Sobre a proliferação de comentadores de economia
É o que tem de bom o nosso país; esta gentil ignorância sobre os nossos assuntos faz de nós uns patuscos.
Com a idade, há coisas que vamos deixando – ou já deixámos – de discutir, ou porque não têm importância ou porque nos encontrámos finalmente reduzidos à nossa pequena e natural dimensão, e, em consequência, já pouca gente nos liga. Entre essas matérias (muito numerosas) encontram-se o Orçamento de Estado, o buraco do ozono, o desembarque dos “liberais” em 1832, a situação actual do regime bancário português ou, enfim, saber se a D. Jéssica Athayde está – ou não – mais magra. Este último tema foi-me sugerido por Dona Elaine, a governanta deste eremitério de Moledo, e conto um dia pronunciar-me sobre ele.
O velho Doutor Homem, meu pai, tinha por hábito dizer que, em Portugal, tanto a “literatura” como a “indignação” eram coisas que ficavam muito baratas, razão por que se escrevia muito mal na “literatura indígena” – e por que a “indignação” diante do destino ou dos defeitos dos outros nos tinha impedido de procurar fazer coisas bem feitas. No entanto, ainda mais barato do que esses dois flagelos era o fornecimento geral de “opinião” (um produto totalmente gratuito). Tanto assim que a expressão “eu não sei, mas acho que...” é uma das mais frequentes e interessantes do nosso idioma. Só esta ideia (a de “não saber” mas, mesmo assim, emitir uma “opinião”, tão mais enérgica quanto menos fundamentada) permite explicar a extraordinária abundância de comentadores de economia e finanças públicas nas nossas televisões.
Os meus irmãos rapazes são, ambos, economistas (ou “astrólogos”, na gíria familiar – por aqui se vê a fé dos Homem nessa ciência tão sobrevalorizada), seguindo a carreira do nosso avô, administrador de quintas do Douro e antigo colega de José Domingues dos Santos (um esquerdista radical no ocaso da República) no Instituto Superior de Comércio do Porto.

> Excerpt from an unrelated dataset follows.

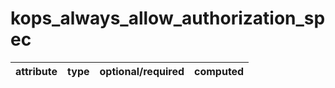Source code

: # kops_always_allow_authorization_spec

| attribute | type | optional/required | computed |
| --- | --- | --- | --- |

Quando lhes peço para confirmarem ou, na maior parte dos casos, para desmentirem esta ou aquela desgraça, ambos encolhem os ombros como se me aconselhassem a não ver telejornais e a dedicar-me a outras matérias, porque de economia sei, digamos, “os rudimentos imutáveis”. Acontece que a generalidade dos comentadores na televisão não são comentadores de economia mas – como me garantem os meus irmãos, a minha sobrinha esquerdista e mesmo o bom Alfredo do restaurante Ancoradouro – de comentadores de outras coisas que também comentam economia e que, desde há quatro anos, não fazem outra coisa, como se estivessem munidos um bacharelato em finanças. É o que tem de bom o nosso país; esta gentil ignorância sobre os nossos assuntos faz de nós uns patuscos.